→ WHAT NEEDS TO BE DONE: Take the listing below and output it again exactly.

→ PROVIDED RECORDS:
++++++

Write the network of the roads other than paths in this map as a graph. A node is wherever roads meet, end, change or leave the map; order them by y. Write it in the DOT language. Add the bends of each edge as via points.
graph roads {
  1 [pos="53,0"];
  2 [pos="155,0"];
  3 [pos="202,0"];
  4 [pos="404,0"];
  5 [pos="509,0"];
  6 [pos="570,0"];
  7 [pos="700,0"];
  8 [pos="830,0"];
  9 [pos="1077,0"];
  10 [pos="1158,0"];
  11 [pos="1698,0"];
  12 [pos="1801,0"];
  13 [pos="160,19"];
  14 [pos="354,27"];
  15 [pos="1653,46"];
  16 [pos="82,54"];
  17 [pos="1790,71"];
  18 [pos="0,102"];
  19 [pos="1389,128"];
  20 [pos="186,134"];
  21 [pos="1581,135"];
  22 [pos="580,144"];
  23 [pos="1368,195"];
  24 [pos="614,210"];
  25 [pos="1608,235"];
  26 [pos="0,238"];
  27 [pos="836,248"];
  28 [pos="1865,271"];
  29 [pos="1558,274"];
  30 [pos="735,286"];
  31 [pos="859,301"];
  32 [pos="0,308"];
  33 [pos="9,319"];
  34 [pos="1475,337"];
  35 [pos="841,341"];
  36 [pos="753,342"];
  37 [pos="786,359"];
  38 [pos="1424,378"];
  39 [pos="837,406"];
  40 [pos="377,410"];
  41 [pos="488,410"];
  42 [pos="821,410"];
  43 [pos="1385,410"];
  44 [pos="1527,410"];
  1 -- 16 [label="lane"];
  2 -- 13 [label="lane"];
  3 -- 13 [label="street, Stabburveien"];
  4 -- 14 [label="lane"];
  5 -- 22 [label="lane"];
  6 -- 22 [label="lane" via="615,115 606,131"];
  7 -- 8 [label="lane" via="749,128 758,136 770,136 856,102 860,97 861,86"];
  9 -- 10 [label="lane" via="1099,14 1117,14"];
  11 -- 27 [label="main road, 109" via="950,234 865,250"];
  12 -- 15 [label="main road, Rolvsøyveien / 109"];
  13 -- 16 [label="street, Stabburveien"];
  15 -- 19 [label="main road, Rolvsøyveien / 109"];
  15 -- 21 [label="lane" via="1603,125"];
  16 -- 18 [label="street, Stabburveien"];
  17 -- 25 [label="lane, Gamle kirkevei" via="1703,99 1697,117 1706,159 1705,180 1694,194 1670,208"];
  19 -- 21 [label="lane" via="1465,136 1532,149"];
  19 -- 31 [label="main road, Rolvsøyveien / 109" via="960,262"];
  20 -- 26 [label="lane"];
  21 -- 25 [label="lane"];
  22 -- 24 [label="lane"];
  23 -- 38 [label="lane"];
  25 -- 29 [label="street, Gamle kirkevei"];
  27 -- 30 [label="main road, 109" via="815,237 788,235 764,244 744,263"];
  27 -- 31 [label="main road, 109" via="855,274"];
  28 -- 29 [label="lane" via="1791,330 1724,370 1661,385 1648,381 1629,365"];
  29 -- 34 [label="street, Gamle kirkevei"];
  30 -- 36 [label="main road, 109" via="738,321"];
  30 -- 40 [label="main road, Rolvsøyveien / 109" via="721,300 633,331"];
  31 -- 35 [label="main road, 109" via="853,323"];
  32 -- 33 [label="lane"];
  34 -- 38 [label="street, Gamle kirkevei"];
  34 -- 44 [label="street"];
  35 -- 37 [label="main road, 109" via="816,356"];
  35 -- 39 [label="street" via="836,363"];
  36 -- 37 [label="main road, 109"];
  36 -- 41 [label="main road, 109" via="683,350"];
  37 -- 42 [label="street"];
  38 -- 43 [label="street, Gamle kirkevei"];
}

++++++

→ RESPONSE BELOW:
Write the network of the roads other than paths in this map as a graph. A node is wherever roads meet, end, change or leave the map; order them by y. Write it in the DOT language. Add the bends of each edge as via points.
graph roads {
  1 [pos="53,0"];
  2 [pos="155,0"];
  3 [pos="202,0"];
  4 [pos="404,0"];
  5 [pos="509,0"];
  6 [pos="570,0"];
  7 [pos="700,0"];
  8 [pos="830,0"];
  9 [pos="1077,0"];
  10 [pos="1158,0"];
  11 [pos="1698,0"];
  12 [pos="1801,0"];
  13 [pos="160,19"];
  14 [pos="354,27"];
  15 [pos="1653,46"];
  16 [pos="82,54"];
  17 [pos="1790,71"];
  18 [pos="0,102"];
  19 [pos="1389,128"];
  20 [pos="186,134"];
  21 [pos="1581,135"];
  22 [pos="580,144"];
  23 [pos="1368,195"];
  24 [pos="614,210"];
  25 [pos="1608,235"];
  26 [pos="0,238"];
  27 [pos="836,248"];
  28 [pos="1865,271"];
  29 [pos="1558,274"];
  30 [pos="735,286"];
  31 [pos="859,301"];
  32 [pos="0,308"];
  33 [pos="9,319"];
  34 [pos="1475,337"];
  35 [pos="841,341"];
  36 [pos="753,342"];
  37 [pos="786,359"];
  38 [pos="1424,378"];
  39 [pos="837,406"];
  40 [pos="377,410"];
  41 [pos="488,410"];
  42 [pos="821,410"];
  43 [pos="1385,410"];
  44 [pos="1527,410"];
  1 -- 16 [label="lane"];
  2 -- 13 [label="lane"];
  3 -- 13 [label="street, Stabburveien"];
  4 -- 14 [label="lane"];
  5 -- 22 [label="lane"];
  6 -- 22 [label="lane" via="615,115 606,131"];
  7 -- 8 [label="lane" via="749,128 758,136 770,136 856,102 860,97 861,86"];
  9 -- 10 [label="lane" via="1099,14 1117,14"];
  11 -- 27 [label="main road, 109" via="950,234 865,250"];
  12 -- 15 [label="main road, Rolvsøyveien / 109"];
  13 -- 16 [label="street, Stabburveien"];
  15 -- 19 [label="main road, Rolvsøyveien / 109"];
  15 -- 21 [label="lane" via="1603,125"];
  16 -- 18 [label="street, Stabburveien"];
  17 -- 25 [label="lane, Gamle kirkevei" via="1703,99 1697,117 1706,159 1705,180 1694,194 1670,208"];
  19 -- 21 [label="lane" via="1465,136 1532,149"];
  19 -- 31 [label="main road, Rolvsøyveien / 109" via="960,262"];
  20 -- 26 [label="lane"];
  21 -- 25 [label="lane"];
  22 -- 24 [label="lane"];
  23 -- 38 [label="lane"];
  25 -- 29 [label="street, Gamle kirkevei"];
  27 -- 30 [label="main road, 109" via="815,237 788,235 764,244 744,263"];
  27 -- 31 [label="main road, 109" via="855,274"];
  28 -- 29 [label="lane" via="1791,330 1724,370 1661,385 1648,381 1629,365"];
  29 -- 34 [label="street, Gamle kirkevei"];
  30 -- 36 [label="main road, 109" via="738,321"];
  30 -- 40 [label="main road, Rolvsøyveien / 109" via="721,300 633,331"];
  31 -- 35 [label="main road, 109" via="853,323"];
  32 -- 33 [label="lane"];
  34 -- 38 [label="street, Gamle kirkevei"];
  34 -- 44 [label="street"];
  35 -- 37 [label="main road, 109" via="816,356"];
  35 -- 39 [label="street" via="836,363"];
  36 -- 37 [label="main road, 109"];
  36 -- 41 [label="main road, 109" via="683,350"];
  37 -- 42 [label="street"];
  38 -- 43 [label="street, Gamle kirkevei"];
}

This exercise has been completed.